Required work ▸ Convert the lines of the items below, from the line containing "A header options." through the line containing "- Test all dashboard", both included, into a Markdown table with the columns Row and Line. Number each row and omit blank lines.
========
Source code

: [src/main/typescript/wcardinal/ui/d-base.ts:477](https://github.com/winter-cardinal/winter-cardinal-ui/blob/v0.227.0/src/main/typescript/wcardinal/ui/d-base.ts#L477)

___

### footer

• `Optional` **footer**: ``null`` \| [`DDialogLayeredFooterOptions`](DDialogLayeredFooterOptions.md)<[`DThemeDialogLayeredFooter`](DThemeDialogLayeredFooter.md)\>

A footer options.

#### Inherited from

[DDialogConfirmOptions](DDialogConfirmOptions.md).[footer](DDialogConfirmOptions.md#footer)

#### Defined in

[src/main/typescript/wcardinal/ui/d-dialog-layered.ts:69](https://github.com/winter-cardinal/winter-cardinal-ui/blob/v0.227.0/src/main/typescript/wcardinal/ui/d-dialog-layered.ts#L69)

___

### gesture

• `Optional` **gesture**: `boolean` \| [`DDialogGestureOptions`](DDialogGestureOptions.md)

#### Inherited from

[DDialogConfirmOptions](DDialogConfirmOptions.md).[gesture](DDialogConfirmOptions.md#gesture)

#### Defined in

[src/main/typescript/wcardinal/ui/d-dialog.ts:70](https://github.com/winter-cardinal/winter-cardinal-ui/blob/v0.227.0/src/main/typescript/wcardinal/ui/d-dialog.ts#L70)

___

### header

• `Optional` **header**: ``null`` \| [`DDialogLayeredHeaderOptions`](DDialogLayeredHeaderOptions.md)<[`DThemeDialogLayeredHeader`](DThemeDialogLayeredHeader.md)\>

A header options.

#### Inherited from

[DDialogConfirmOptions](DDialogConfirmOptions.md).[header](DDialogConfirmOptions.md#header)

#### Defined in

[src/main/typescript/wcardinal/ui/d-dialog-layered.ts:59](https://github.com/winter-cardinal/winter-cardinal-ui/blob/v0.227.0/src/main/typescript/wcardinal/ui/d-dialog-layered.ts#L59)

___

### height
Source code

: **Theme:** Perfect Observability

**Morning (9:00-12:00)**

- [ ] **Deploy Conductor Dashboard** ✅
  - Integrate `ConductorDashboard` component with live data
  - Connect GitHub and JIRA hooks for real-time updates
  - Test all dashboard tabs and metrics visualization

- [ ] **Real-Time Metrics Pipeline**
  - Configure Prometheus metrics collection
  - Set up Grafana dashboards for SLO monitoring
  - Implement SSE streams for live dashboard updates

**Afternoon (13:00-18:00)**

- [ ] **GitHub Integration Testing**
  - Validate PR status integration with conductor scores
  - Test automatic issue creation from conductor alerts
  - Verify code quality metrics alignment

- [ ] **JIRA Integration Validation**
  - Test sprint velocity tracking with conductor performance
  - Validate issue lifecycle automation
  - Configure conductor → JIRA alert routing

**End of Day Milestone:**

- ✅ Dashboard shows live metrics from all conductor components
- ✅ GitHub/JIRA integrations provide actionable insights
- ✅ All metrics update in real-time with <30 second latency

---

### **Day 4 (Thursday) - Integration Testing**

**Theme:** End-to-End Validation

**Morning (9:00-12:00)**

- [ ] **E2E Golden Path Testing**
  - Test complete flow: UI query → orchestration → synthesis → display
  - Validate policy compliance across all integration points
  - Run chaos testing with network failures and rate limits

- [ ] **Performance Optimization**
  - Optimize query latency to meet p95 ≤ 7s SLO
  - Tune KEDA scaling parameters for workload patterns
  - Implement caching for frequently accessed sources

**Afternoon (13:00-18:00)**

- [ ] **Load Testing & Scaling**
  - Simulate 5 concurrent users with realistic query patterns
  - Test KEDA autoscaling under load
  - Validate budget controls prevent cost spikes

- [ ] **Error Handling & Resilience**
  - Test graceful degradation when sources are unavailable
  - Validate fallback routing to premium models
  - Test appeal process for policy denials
========
Task output ▸
| Row | Line |
|---|---|
| 1 | A header options. |
| 2 | #### Inherited from |
| 3 | [DDialogConfirmOptions](DDialogConfirmOptions.md).[header](DDialogConfirmOptions.md#header) |
| 4 | #### Defined in |
| 5 | [src/main/typescript/wcardinal/ui/d-dialog-layered.ts:59](https://github.com/winter-cardinal/winter-cardinal-ui/blob/v0.227.0/src/main/typescript/wcardinal/ui/d-dialog-layered.ts#L59) |
| 6 | ___ |
| 7 | ### height |
| 8 | Source code |
| 9 | : **Theme:** Perfect Observability |
| 10 | **Morning (9:00-12:00)** |
| 11 | - [ ] **Deploy Conductor Dashboard** ✅ |
| 12 |   - Integrate `ConductorDashboard` component with live data |
| 13 |   - Connect GitHub and JIRA hooks for real-time updates |
| 14 |   - Test all dashboard tabs and metrics visualization |